Amazon also scores high when it comes to trust: “ The NPR/Marist survey found a staggering 67 percent of American online shoppers say they have ‘quite a lot’ or ‘a great deal’ of trust in Amazon to protect their privacy and personal information, even though the majority of them had little to no such confidence in online retailers in general.”

Still, NPR reports, it is important to remember that “only about a 10th of all our shopping dollars are spent over the Internet.”
KC's View:
The NPR analysis makes the point that while some folks argue that Amazon is becoming too big and too powerful, relatively few consumers call for any sort of antitrust investigation or breakup of the company because Amazon is seen as overwhelmingly positive for consumers.

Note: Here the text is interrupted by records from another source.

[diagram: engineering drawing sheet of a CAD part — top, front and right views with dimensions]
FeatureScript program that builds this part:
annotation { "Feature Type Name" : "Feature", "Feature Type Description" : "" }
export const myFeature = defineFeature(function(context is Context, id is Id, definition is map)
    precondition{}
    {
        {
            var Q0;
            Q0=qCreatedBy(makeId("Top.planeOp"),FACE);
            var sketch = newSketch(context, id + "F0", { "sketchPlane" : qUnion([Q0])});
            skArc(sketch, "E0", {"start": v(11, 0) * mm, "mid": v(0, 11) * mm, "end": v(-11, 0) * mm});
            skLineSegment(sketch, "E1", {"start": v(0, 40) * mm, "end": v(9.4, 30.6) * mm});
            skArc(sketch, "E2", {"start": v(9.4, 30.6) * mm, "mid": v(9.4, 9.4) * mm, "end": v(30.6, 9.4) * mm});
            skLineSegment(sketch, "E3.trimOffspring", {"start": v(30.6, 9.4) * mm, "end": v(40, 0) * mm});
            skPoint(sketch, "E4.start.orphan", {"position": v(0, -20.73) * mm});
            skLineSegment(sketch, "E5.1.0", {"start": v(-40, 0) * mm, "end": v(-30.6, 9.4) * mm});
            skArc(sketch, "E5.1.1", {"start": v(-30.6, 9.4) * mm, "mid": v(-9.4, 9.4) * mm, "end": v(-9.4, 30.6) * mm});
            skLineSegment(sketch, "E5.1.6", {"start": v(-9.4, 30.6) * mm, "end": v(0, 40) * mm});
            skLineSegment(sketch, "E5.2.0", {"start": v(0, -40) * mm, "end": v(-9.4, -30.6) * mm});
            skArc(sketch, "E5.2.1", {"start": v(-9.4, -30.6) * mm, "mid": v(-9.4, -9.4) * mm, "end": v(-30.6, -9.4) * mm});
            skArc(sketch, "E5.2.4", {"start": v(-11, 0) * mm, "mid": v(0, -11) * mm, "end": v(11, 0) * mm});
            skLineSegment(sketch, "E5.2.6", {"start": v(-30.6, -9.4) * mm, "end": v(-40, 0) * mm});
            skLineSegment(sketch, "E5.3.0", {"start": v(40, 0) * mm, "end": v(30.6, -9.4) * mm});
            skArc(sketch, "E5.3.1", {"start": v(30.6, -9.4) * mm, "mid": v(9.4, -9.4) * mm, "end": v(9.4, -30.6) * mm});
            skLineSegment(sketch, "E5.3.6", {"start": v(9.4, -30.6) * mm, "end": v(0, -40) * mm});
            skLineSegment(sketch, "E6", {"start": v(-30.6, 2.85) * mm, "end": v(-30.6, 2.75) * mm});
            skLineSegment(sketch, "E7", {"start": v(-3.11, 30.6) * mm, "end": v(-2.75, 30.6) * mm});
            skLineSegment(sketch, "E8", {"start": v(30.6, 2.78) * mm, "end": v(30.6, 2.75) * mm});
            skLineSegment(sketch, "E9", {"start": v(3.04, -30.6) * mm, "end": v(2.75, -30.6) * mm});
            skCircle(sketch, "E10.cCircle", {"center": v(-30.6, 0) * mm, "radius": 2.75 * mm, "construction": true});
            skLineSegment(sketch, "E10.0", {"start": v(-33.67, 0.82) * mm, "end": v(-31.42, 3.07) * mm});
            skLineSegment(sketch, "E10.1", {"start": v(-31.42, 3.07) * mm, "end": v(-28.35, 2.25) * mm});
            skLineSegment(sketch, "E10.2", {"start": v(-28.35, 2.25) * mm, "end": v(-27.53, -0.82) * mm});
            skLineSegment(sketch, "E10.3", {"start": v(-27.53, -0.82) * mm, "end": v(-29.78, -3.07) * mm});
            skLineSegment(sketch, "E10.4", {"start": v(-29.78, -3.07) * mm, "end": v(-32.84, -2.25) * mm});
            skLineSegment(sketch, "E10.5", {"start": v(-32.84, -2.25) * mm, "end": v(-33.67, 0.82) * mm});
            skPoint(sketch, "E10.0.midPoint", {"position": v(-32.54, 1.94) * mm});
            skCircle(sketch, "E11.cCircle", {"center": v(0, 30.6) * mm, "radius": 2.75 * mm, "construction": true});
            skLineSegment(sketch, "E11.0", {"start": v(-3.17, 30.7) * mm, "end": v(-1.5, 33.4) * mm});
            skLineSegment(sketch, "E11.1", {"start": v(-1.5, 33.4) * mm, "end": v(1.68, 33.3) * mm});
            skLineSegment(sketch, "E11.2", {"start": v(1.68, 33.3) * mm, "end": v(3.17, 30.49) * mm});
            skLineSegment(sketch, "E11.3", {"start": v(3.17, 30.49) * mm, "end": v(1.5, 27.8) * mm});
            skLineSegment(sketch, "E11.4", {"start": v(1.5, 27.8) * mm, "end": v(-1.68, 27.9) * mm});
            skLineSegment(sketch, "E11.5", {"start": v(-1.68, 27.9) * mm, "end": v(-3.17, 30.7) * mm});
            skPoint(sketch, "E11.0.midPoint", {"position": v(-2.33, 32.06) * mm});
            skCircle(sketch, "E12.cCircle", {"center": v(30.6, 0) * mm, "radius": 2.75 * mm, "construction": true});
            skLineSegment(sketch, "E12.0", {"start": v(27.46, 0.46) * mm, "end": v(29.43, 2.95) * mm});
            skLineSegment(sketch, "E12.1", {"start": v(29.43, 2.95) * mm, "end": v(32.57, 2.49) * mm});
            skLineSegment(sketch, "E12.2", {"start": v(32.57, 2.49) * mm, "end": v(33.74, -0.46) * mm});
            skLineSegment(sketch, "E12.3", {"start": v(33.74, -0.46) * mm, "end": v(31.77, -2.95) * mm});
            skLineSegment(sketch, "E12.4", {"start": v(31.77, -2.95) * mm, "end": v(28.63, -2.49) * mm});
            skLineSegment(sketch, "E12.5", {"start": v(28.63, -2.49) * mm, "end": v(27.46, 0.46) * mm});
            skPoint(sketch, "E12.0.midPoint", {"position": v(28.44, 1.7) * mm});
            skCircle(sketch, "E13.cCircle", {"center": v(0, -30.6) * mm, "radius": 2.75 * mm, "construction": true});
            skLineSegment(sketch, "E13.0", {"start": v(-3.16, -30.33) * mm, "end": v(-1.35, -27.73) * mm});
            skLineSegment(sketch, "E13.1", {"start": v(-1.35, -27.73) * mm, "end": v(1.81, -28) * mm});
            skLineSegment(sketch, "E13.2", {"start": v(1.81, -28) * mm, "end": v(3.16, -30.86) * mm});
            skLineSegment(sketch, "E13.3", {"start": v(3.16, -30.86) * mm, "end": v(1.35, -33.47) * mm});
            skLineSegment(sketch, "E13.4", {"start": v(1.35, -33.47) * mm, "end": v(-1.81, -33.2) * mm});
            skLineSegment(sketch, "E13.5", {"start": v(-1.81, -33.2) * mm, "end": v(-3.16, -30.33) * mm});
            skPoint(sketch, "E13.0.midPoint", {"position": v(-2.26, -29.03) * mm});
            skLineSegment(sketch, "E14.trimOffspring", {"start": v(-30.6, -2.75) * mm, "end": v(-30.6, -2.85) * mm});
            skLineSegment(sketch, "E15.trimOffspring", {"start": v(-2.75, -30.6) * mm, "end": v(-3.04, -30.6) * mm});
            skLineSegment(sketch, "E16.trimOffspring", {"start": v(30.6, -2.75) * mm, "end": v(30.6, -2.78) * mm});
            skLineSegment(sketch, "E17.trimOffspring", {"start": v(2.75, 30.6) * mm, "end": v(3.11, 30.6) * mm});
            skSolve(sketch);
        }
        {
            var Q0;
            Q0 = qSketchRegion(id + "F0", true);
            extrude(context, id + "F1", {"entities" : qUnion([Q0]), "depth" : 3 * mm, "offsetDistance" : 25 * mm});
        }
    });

And Amazon itself points out that it accounts “for less than 1 percent of worldwide retail” and that there is "incredible competition" in all of its businesses.

I think that argument is largely a fair one - I’ve written here from time to time that a resurgent online profile for Walmart actually is good news for Amazon because it may keep non-politically motivated antitrust regulators at bay.

It all comes back to the ecosystem that Amazon is creating, which makes it an incredibly and almost unprecedentedly powerful competitor. Here’s how NPR sums it up: “It’s much more than an online store. It makes movies and TV shows, has a massive cloud data-storage business where it keeps information from the government and numerous other companies, runs the Whole Foods grocery chain, offers people Internet-connected door locks, and makes the popular Alexa smart speaker.”

Amazon is a habit. Here’s a little test: Try to remember the last day when you did not have some sort of interaction with Amazon.

I can’t remember one. And the only other company I can say that about is Apple.